Input data —
● ● ● ●
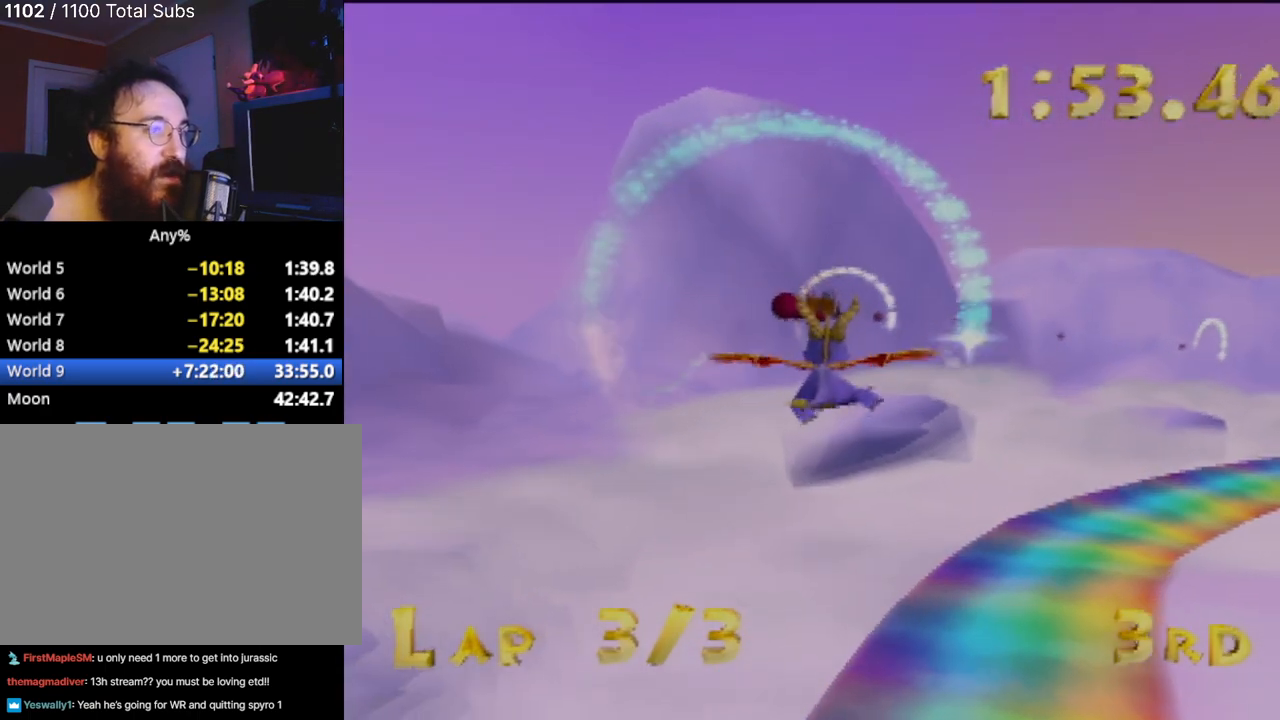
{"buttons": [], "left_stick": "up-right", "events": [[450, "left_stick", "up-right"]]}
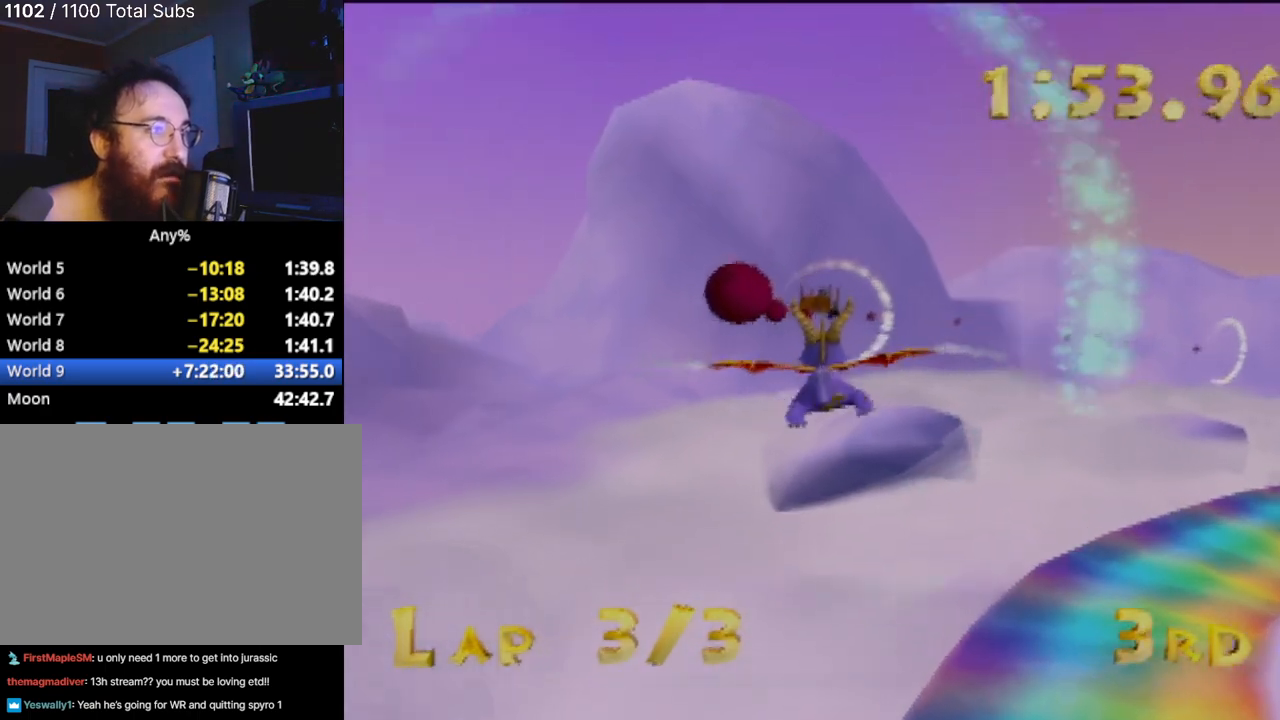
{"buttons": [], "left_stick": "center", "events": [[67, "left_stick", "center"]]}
● ● ● ●
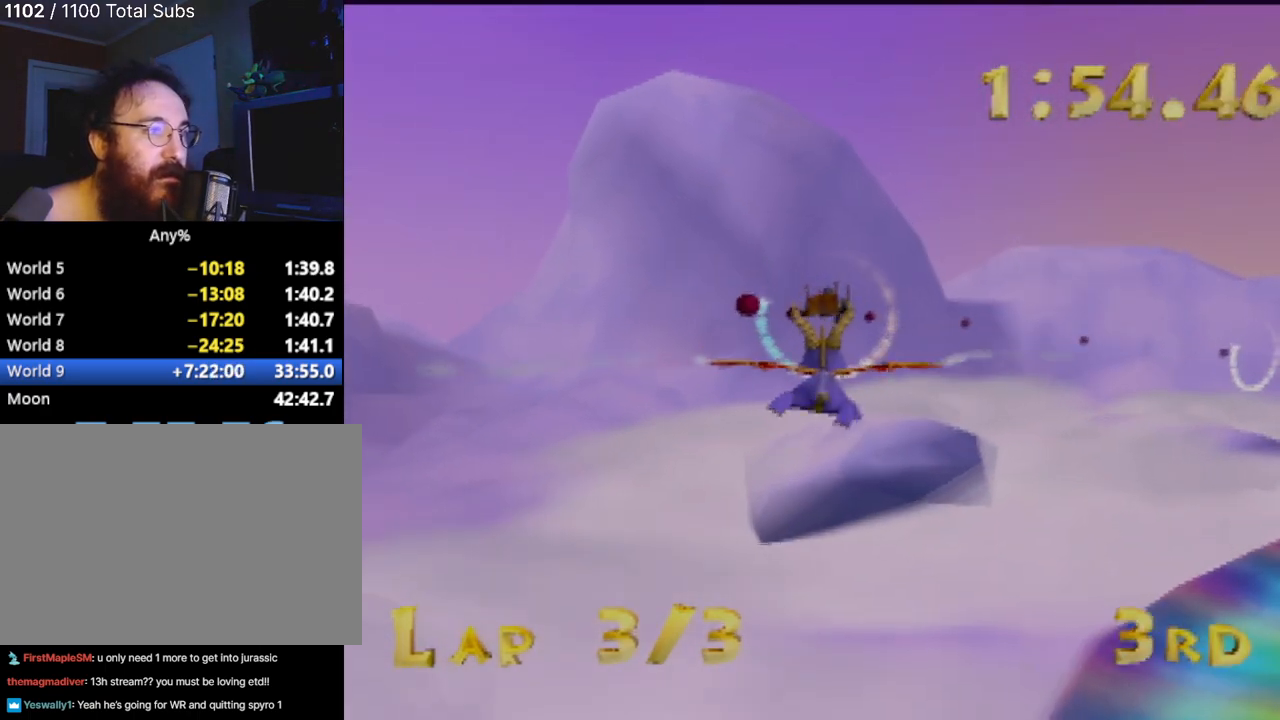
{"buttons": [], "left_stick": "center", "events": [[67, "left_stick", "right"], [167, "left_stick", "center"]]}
● ● ● ●
Exercise requirements —
Look through the material above for "right" and copy the lines that have it.

Output below —
{"buttons": [], "left_stick": "up-right", "events": [[450, "left_stick", "up-right"]]}
{"buttons": [], "left_stick": "center", "events": [[67, "left_stick", "right"], [167, "left_stick", "center"]]}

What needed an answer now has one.